START INFORMATION
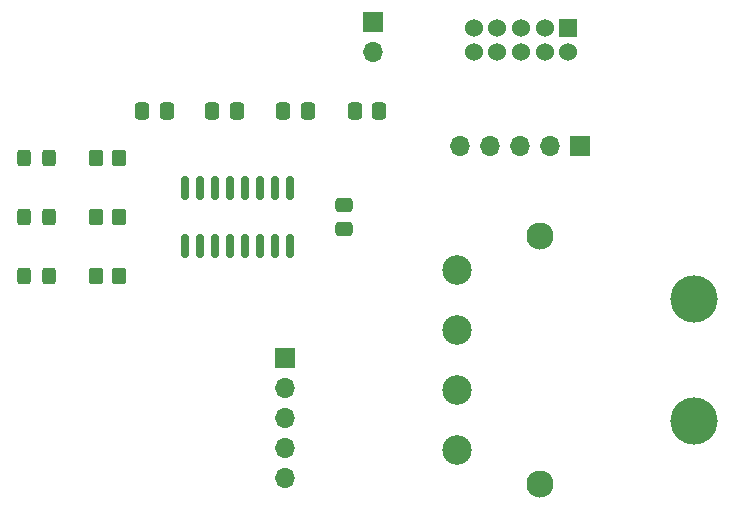
<source format=gts>
G04 #@! TF.GenerationSoftware,KiCad,Pcbnew,(6.0.8)*
G04 #@! TF.CreationDate,2022-10-08T19:14:22-07:00*
G04 #@! TF.ProjectId,opnsense-gps-pps,6f706e73-656e-4736-952d-6770732d7070,rev?*
G04 #@! TF.SameCoordinates,Original*
G04 #@! TF.FileFunction,Soldermask,Top*
G04 #@! TF.FilePolarity,Negative*
%FSLAX46Y46*%
G04 Gerber Fmt 4.6, Leading zero omitted, Abs format (unit mm)*
G04 Created by KiCad (PCBNEW (6.0.8)) date 2022-10-08 19:14:22*
%MOMM*%
%LPD*%
G01*
G04 APERTURE LIST*
G04 Aperture macros list*
%AMRoundRect*
0 Rectangle with rounded corners*
0 $1 Rounding radius*
0 $2 $3 $4 $5 $6 $7 $8 $9 X,Y pos of 4 corners*
0 Add a 4 corners polygon primitive as box body*
4,1,4,$2,$3,$4,$5,$6,$7,$8,$9,$2,$3,0*
0 Add four circle primitives for the rounded corners*
1,1,$1+$1,$2,$3*
1,1,$1+$1,$4,$5*
1,1,$1+$1,$6,$7*
1,1,$1+$1,$8,$9*
0 Add four rect primitives between the rounded corners*
20,1,$1+$1,$2,$3,$4,$5,0*
20,1,$1+$1,$4,$5,$6,$7,0*
20,1,$1+$1,$6,$7,$8,$9,0*
20,1,$1+$1,$8,$9,$2,$3,0*%
G04 Aperture macros list end*
%ADD10C,4.000000*%
%ADD11C,2.300000*%
%ADD12C,2.500000*%
%ADD13RoundRect,0.250000X0.350000X0.450000X-0.350000X0.450000X-0.350000X-0.450000X0.350000X-0.450000X0*%
%ADD14RoundRect,0.150000X-0.150000X0.825000X-0.150000X-0.825000X0.150000X-0.825000X0.150000X0.825000X0*%
%ADD15RoundRect,0.250000X0.337500X0.475000X-0.337500X0.475000X-0.337500X-0.475000X0.337500X-0.475000X0*%
%ADD16R,1.700000X1.700000*%
%ADD17O,1.700000X1.700000*%
%ADD18RoundRect,0.250000X-0.325000X-0.450000X0.325000X-0.450000X0.325000X0.450000X-0.325000X0.450000X0*%
%ADD19R,1.524003X1.524003*%
%ADD20C,1.524003*%
%ADD21RoundRect,0.250000X-0.337500X-0.475000X0.337500X-0.475000X0.337500X0.475000X-0.337500X0.475000X0*%
%ADD22RoundRect,0.250000X-0.475000X0.337500X-0.475000X-0.337500X0.475000X-0.337500X0.475000X0.337500X0*%
G04 APERTURE END LIST*
D10*
X123625000Y-80275000D03*
D11*
X110625000Y-64625000D03*
X110625000Y-85625000D03*
D10*
X123625000Y-69975000D03*
D12*
X103625000Y-67505000D03*
X103625000Y-72585000D03*
X103625000Y-77665000D03*
X103625000Y-82745000D03*
D13*
X75000000Y-63000000D03*
X73000000Y-63000000D03*
D14*
X89445000Y-60525000D03*
X88175000Y-60525000D03*
X86905000Y-60525000D03*
X85635000Y-60525000D03*
X84365000Y-60525000D03*
X83095000Y-60525000D03*
X81825000Y-60525000D03*
X80555000Y-60525000D03*
X80555000Y-65475000D03*
X81825000Y-65475000D03*
X83095000Y-65475000D03*
X84365000Y-65475000D03*
X85635000Y-65475000D03*
X86905000Y-65475000D03*
X88175000Y-65475000D03*
X89445000Y-65475000D03*
D15*
X97000000Y-54000000D03*
X94925000Y-54000000D03*
D13*
X75000000Y-68000000D03*
X73000000Y-68000000D03*
D16*
X96500000Y-46475000D03*
D17*
X96500000Y-49015000D03*
D18*
X66950000Y-63000000D03*
X69000000Y-63000000D03*
X66950000Y-58000000D03*
X69000000Y-58000000D03*
D15*
X84925000Y-54000000D03*
X82850000Y-54000000D03*
D18*
X66950000Y-68000000D03*
X69000000Y-68000000D03*
D15*
X90962500Y-54000000D03*
X88887500Y-54000000D03*
D19*
X113000025Y-47000000D03*
D20*
X113000025Y-49000000D03*
X111000025Y-47000000D03*
X111000025Y-49000000D03*
X109000025Y-47000000D03*
X109000025Y-49000000D03*
X107000025Y-47000000D03*
X107000025Y-49000000D03*
X105000025Y-47000000D03*
X105000025Y-49000000D03*
D16*
X114000000Y-57000000D03*
D17*
X111460000Y-57000000D03*
X108920000Y-57000000D03*
X106380000Y-57000000D03*
X103840000Y-57000000D03*
D16*
X89000000Y-74925000D03*
D17*
X89000000Y-77465000D03*
X89000000Y-80005000D03*
X89000000Y-82545000D03*
X89000000Y-85085000D03*
D21*
X76925000Y-54000000D03*
X79000000Y-54000000D03*
D13*
X75000000Y-58000000D03*
X73000000Y-58000000D03*
D22*
X94000000Y-61962500D03*
X94000000Y-64037500D03*
M02*

</source>
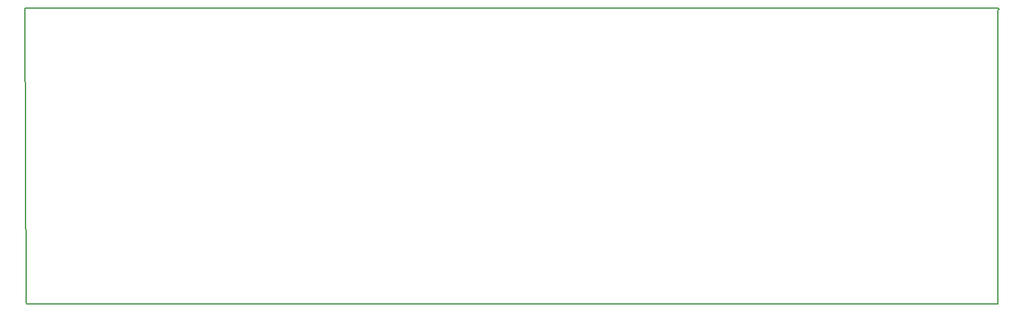
<source format=gm1>
%FSLAX24Y24*%
%MOIN*%
G70*
G01*
G75*
G04 Layer_Color=16711935*
%ADD10O,0.0236X0.0866*%
%ADD11C,0.0250*%
%ADD12C,0.1000*%
%ADD13C,0.0800*%
%ADD14R,0.0630X0.0630*%
%ADD15C,0.0630*%
%ADD16C,0.1700*%
%ADD17C,0.0098*%
%ADD18C,0.0080*%
%ADD19C,0.0079*%
%ADD20C,0.0050*%
%ADD21O,0.0316X0.0946*%
%ADD22C,0.1080*%
%ADD23C,0.0880*%
%ADD24R,0.0710X0.0710*%
%ADD25C,0.0710*%
%ADD26C,0.1780*%
D18*
X13650Y30500D02*
X13700Y30450D01*
X13600Y46300D02*
X13650Y30500D01*
X13600Y46300D02*
X65700D01*
Y30450D02*
Y46200D01*
X13700Y30450D02*
X65700D01*
Y46300D02*
X65750Y46250D01*
X65700Y46200D02*
X65750Y46250D01*
M02*

</source>
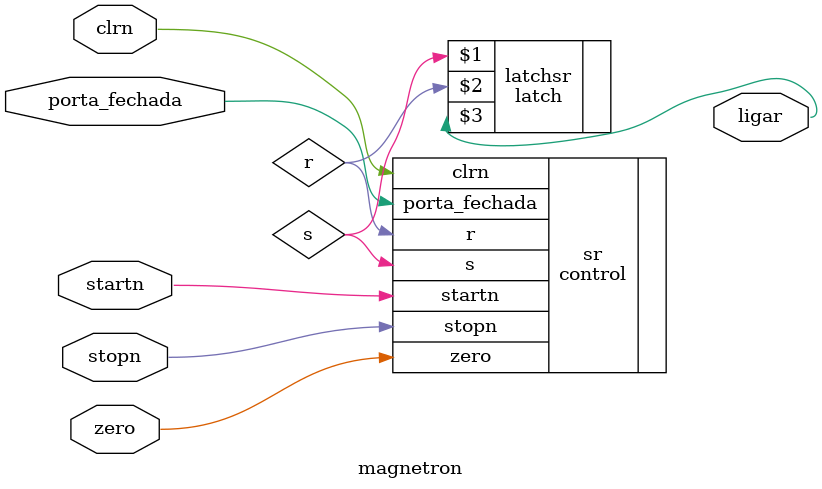
<source format=v>
`include "magnetron\HDL\terceiro_nivel\control.v"
`include "magnetron\HDL\terceiro_nivel\latch.v"

module magnetron(
    input startn, stopn, clrn, porta_fechada, zero,
    output ligar
);

    wire s, r;

    control sr (.startn(startn), .stopn(stopn), .clrn(clrn), .porta_fechada(porta_fechada), 
                .zero(zero), .s(s), .r(r)
    );
    latch latchsr (s, r, ligar);


endmodule
</source>
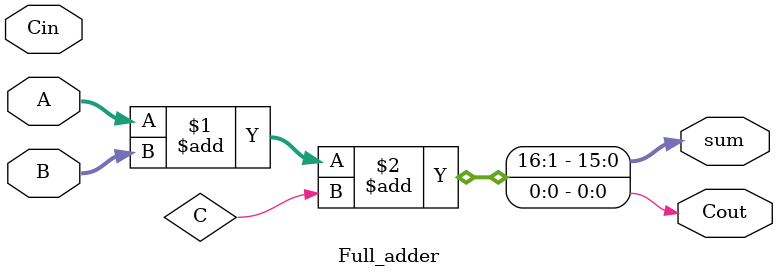
<source format=v>
 module Full_adder 
  ( input wire [15 : 0]A, B , 
    input wire Cin,
    output wire [15 : 0]sum, 
	output wire Cout
	);
	
//assign sum =  A ^ B ^ C;
//assign Cin = (A & B) | (A & C) | (B & C);


assign { sum, Cout } = A + B + C;

endmodule
</source>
END INFORMATION
PROBLEM: If a line of the entries holds the word "zero", copy it out.

RESULT FOR THIS TASK:
G04 Gerber Fmt 4.6, Leading zero omitted, Abs format (unit mm)*
    input startn, stopn, clrn, porta_fechada, zero,
                .zero(zero), .s(s), .r(r)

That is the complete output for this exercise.